The SaniPath team conducted a 2-week training program from August 17-28, 2020 in collaboration with the Center for Science and Environment (CSE) in India. Our SaniPath training curriculum was adapted to a live virtual format on Zoom coupled with asynchronous assignments. A total of 59 individuals participated from 8 different countries, the majority from low-and middle-income countries in South Asia and Africa. The participants came from a variety of backgrounds and included engineers, urban planners, researchers, and other environmental health or sanitation practitioners from government, private sector, and academia.

For more information about the SaniPath training and others hosted by CSE, visit their website: www.cseindia.org

American Society of Tropical Medicine and Hygiene 2019

November 20-24, 2019

Wolfgang Mairinger, Yuke Wang, Suraja Raj, Habib Yakubu, Casey Siesel, Jamie Green, Sarah Durry, Christine Moe

Emory University, Atlanta, GA, United States

The SaniPath exposure assessment tool compares risks of exposure to fecal contamination in urban environments across multiple exposure pathways. The tool has been deployed in 39 neighborhoods in 8 cities: Accra, Ghana, Vellore, India; Maputo, Mozambique; Siem Reap, Cambodia; Dhaka, Bangladesh; Atlanta, United States; Lusaka, Zambia; and Kampala, Uganda. Ten exposure pathways were investigated (open drains, ocean water, surface water, floodwater, public latrines, soil, bathing water, raw produce, drinking water, and street food) through behavior surveys and environmental sample analyses. Exposure was expressed as monthly dose (average amount of fecal contamination ingested as measured by E. coli colony-forming units [CFU]) and the percent of population exposed to fecal contamination for each pathway. Magnitude of fecal contamination, frequency of exposure behavior, and estimated fecal exposures were compared across pathways, neighborhoods and cities. The most common dominant exposure pathways for adults were raw produce, open drains, and street food and for children were open drains, produce, and floodwater. For produce, the dose was usually very high (>106 CFU/ month), and a large percent of the population was exposed (>80%). For street food, average E. coli concentration ranged from 101.3 CFU/serving in one neighborhood in Lusaka, Zambia to 105.5 CFU/serving in one neighborhood in Dhaka, Bangladesh. Exposure to open drains resulted in high doses (>104 CFU/month), but the population exposed varied (5%-92%) even within the same city. Exposure to fecal contamination via floodwater, usually affected a high percent of population (>80%) but had variable doses (102.5-1010 CFU/month). Both dose and percent of population exposed varied for public latrines and municipal piped water. This information can help city governments choose effective interventions to reduce the risk of exposure to fecal contamination. Widespread risks from contaminated produce and street food within and across cities underscore the link between excreta management and food safety and need for global action.
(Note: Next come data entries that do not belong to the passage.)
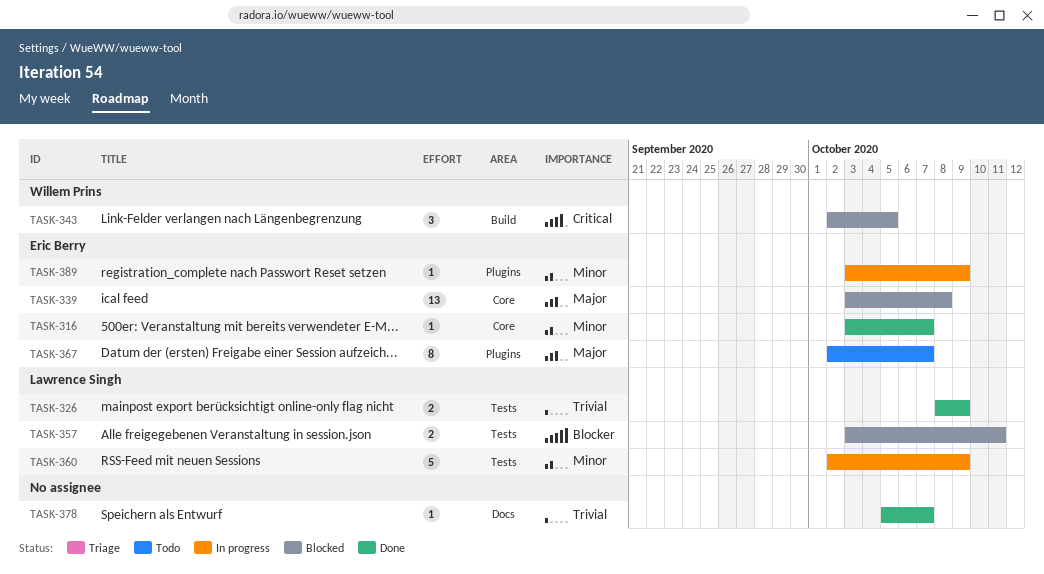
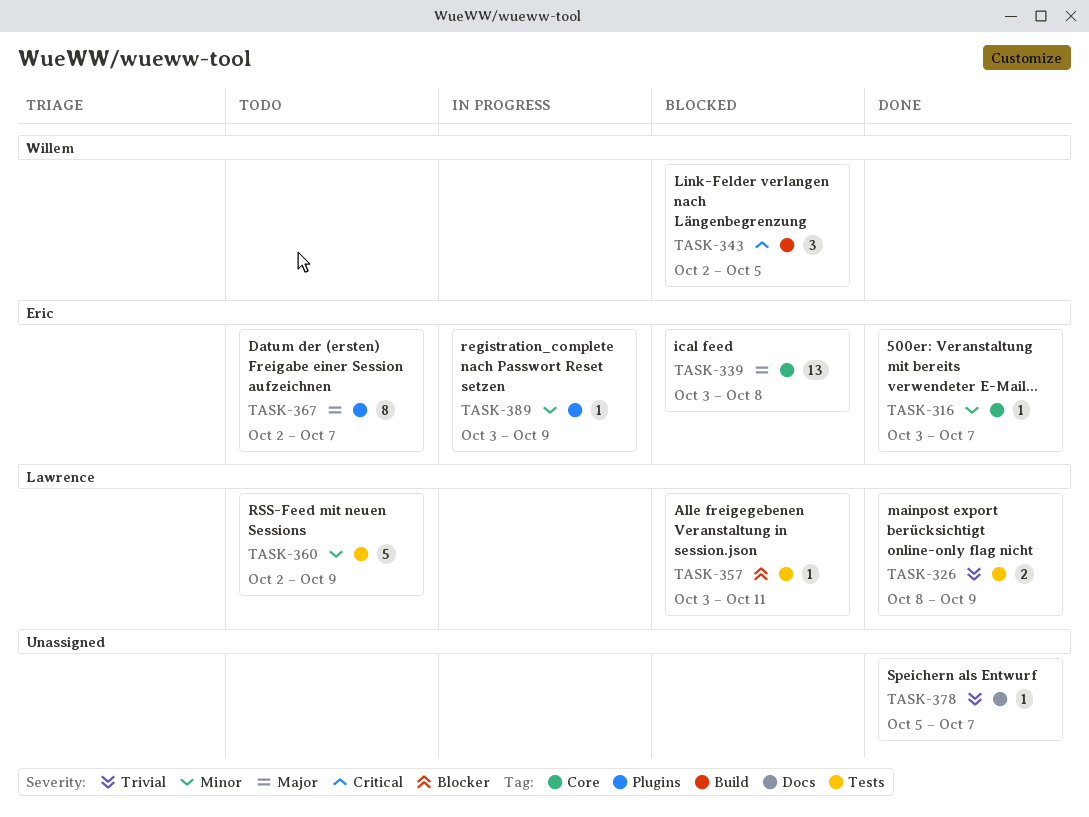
TASK-357, estimate: 2 -> 1
TASK-360, status: In progress -> Todo

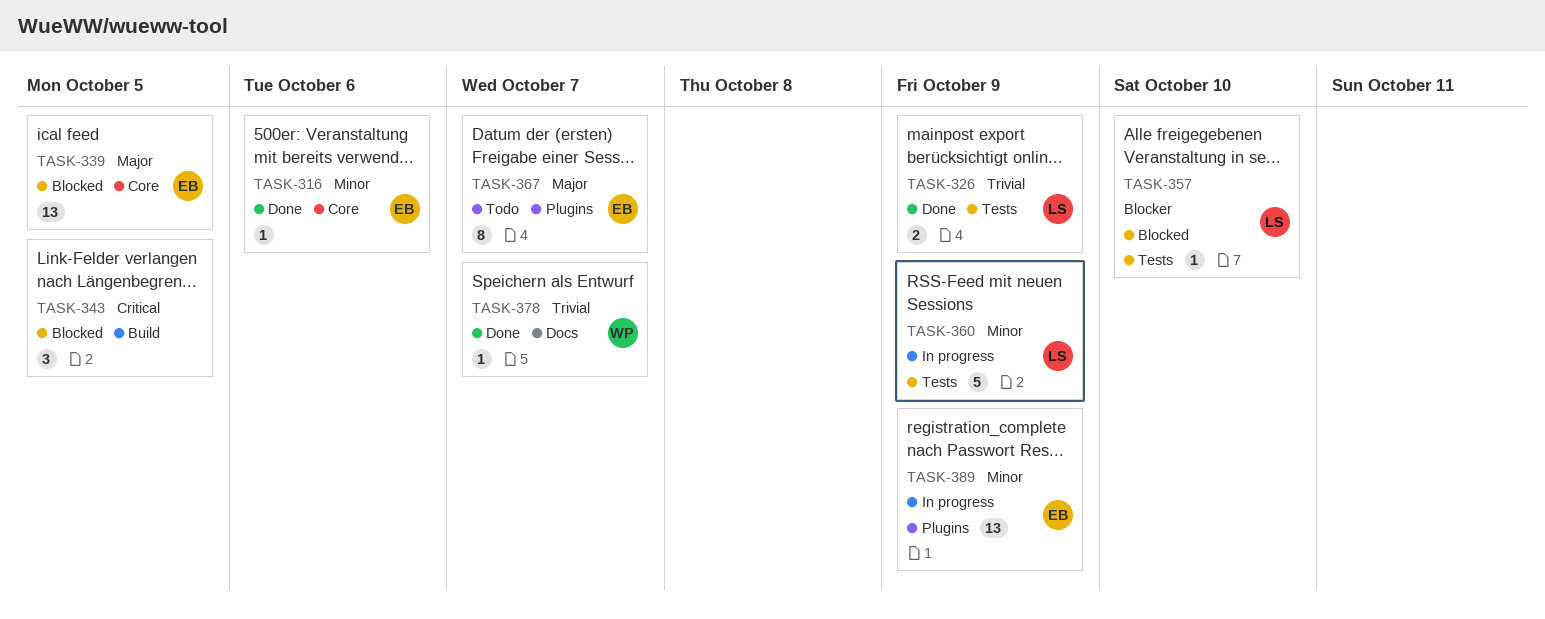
TASK-316, due: Oct 7 -> Oct 6
TASK-339, due: Oct 8 -> Oct 5
TASK-343, owner: Willem -> none
TASK-357, due: Oct 11 -> Oct 10
TASK-360, status: Todo -> In progress
TASK-378, owner: none -> Willem
TASK-389, estimate: 1 -> 13

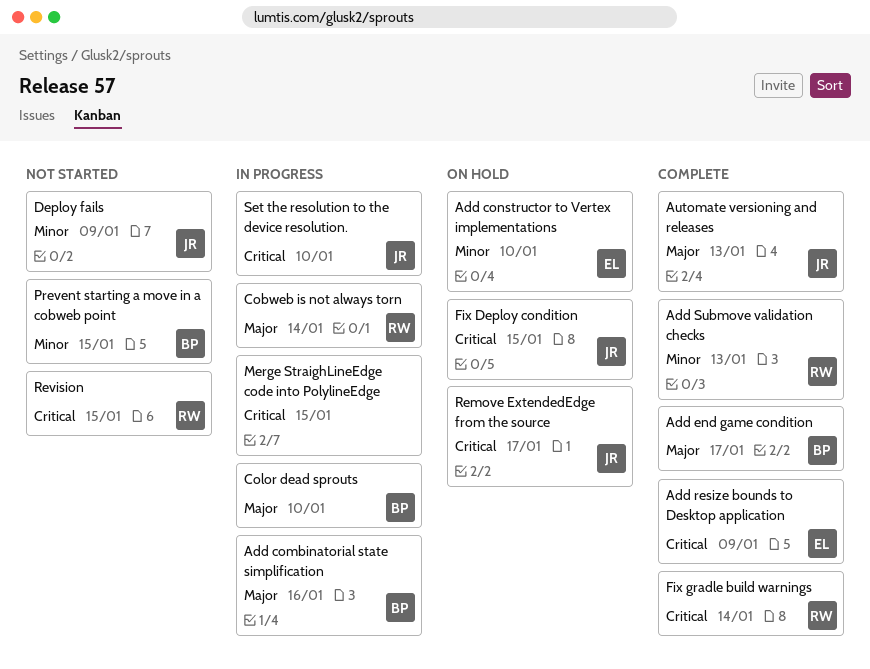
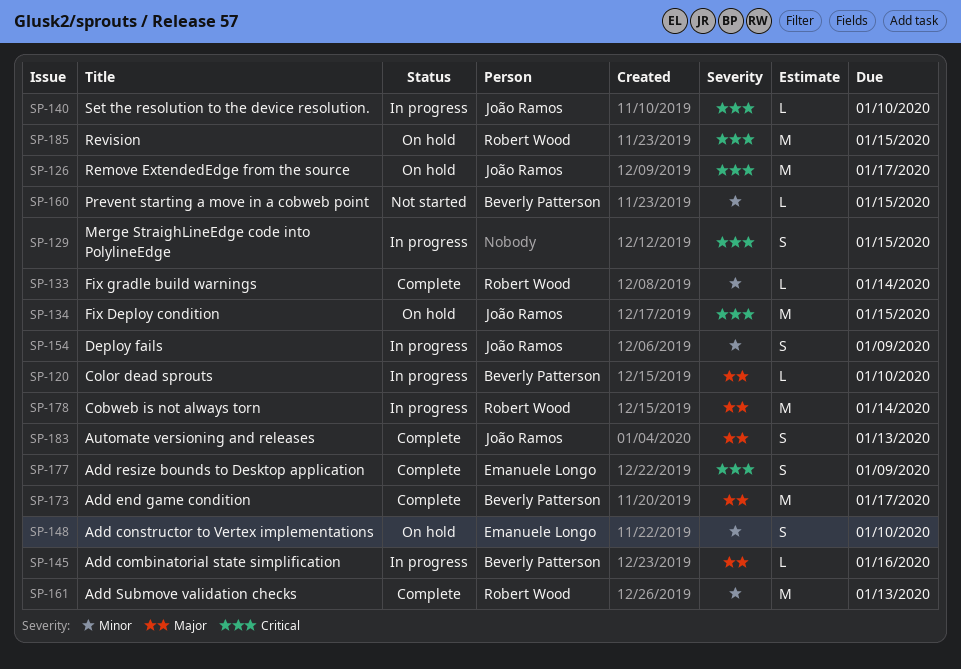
Deploy fails, status: Not started -> In progress
Fix gradle build warnings, priority: Critical -> Minor
Revision, status: Not started -> On hold

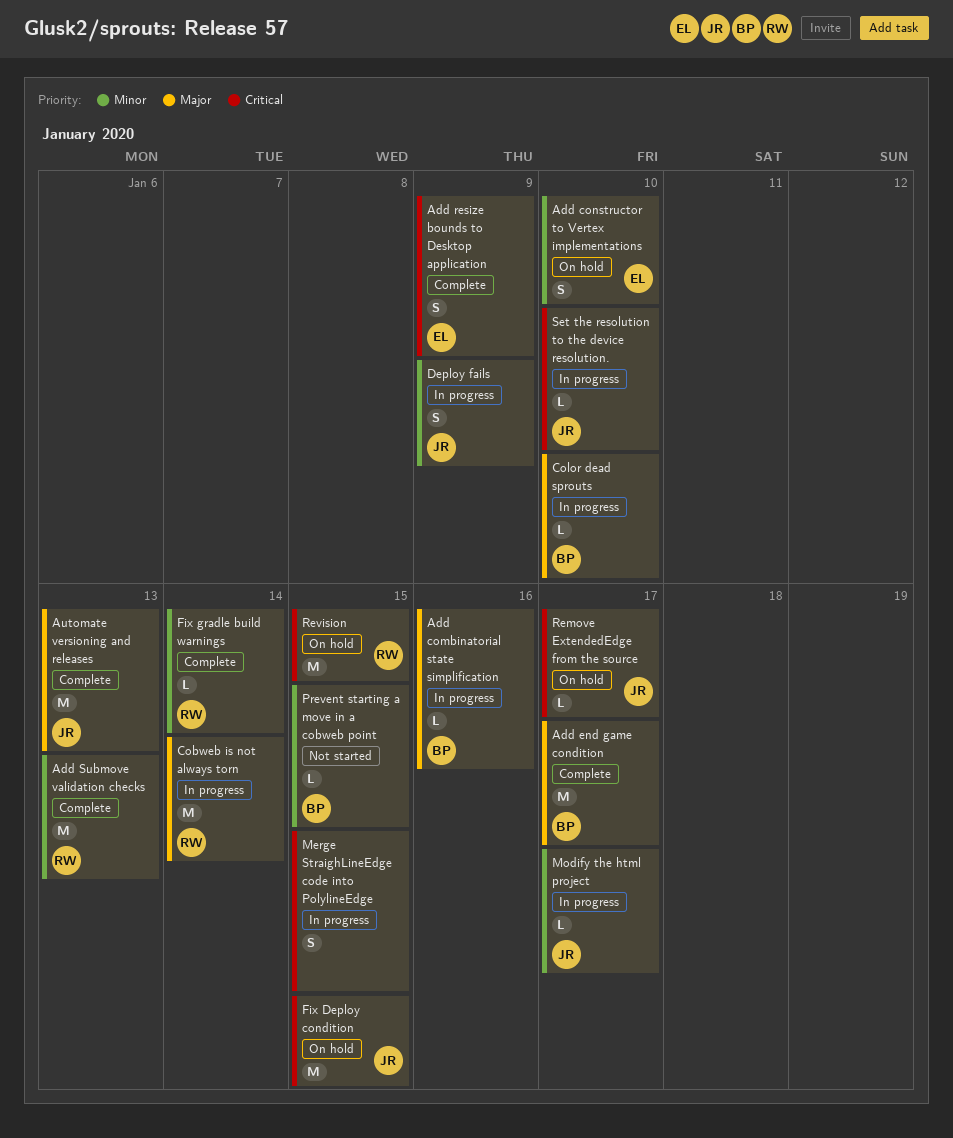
Automate versioning and releases, estimate: S -> M
Modify the html project: none -> present
Remove ExtendedEdge from the source, estimate: M -> L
American Society of Tropical Medicine and Hygiene 2019

November 20-24, 2019

Yuke Wang, Sydney Hubbard, Gagandeep Kang, Suraja Raj, Habib Yakubu, Arun Karthikeyan, Senthil Kumar, Venkata R. Mohan, Christine Moe

Emory University, Atlanta, GA, United States, Christian Medical College of Vellore, India, Vellore, India

Rapid urbanization has led to a sanitation crisis in many low- and middle income countries (LMIC). In March 2014, SaniPath in collaboration with the Christian Medical College (CMC) of Vellore, India conducted an exposure assessment in Old Town, a dense, urban unplanned settlement in Vellore. A total of 191 samples were collected from open drains, drinking water, public latrines, soil, raw produce, bathing water, child handrinse, and toy feeding spoon rinse and analyzed for E. coli. From March 2010 - February 2012, the MAL-ED study, a multi-site project examining enteric and growth outcomes enrolled a birth cohort of 190 children in Old Town. Multiple stool samples were collected from each child over two years of follow up and tested for bacterial and viral pathogens. Symptomatic illness was recorded. Each child in the MAL-ED study was linked with the closest environmental samples from the SaniPath study. Spatial variables, like the distance to the closest open defecation site, were generated. Generalized linear models were used with the bacterial infection rate, viral infection rate, and symptomatic illness rate as outcomes and environmental fecal contamination from different pathways and spatial variables as covariates. E. coli concentration from the closest public latrine and the distance to the closest open defecation site were significant predictors of bacterial infection rate in children. The sum of the open drain lengths within a 100-meter radius of the child, as well as the sum of street lengths within a 100-meter radius of the child, were significant predictors of viral infections in children. The E. coli concentration of the closest piped water was the only significant predictor of symptomatic illness in children. These results highlight the need for safe excreta management in dense, urban settings to prevent bacterial infections, while contaminated drinking water seems to be a major driver of symptomatic illness in this population. Human congestion, as proxied by summative surrounding street lengths and open drains, is a key risk factor for viral infection.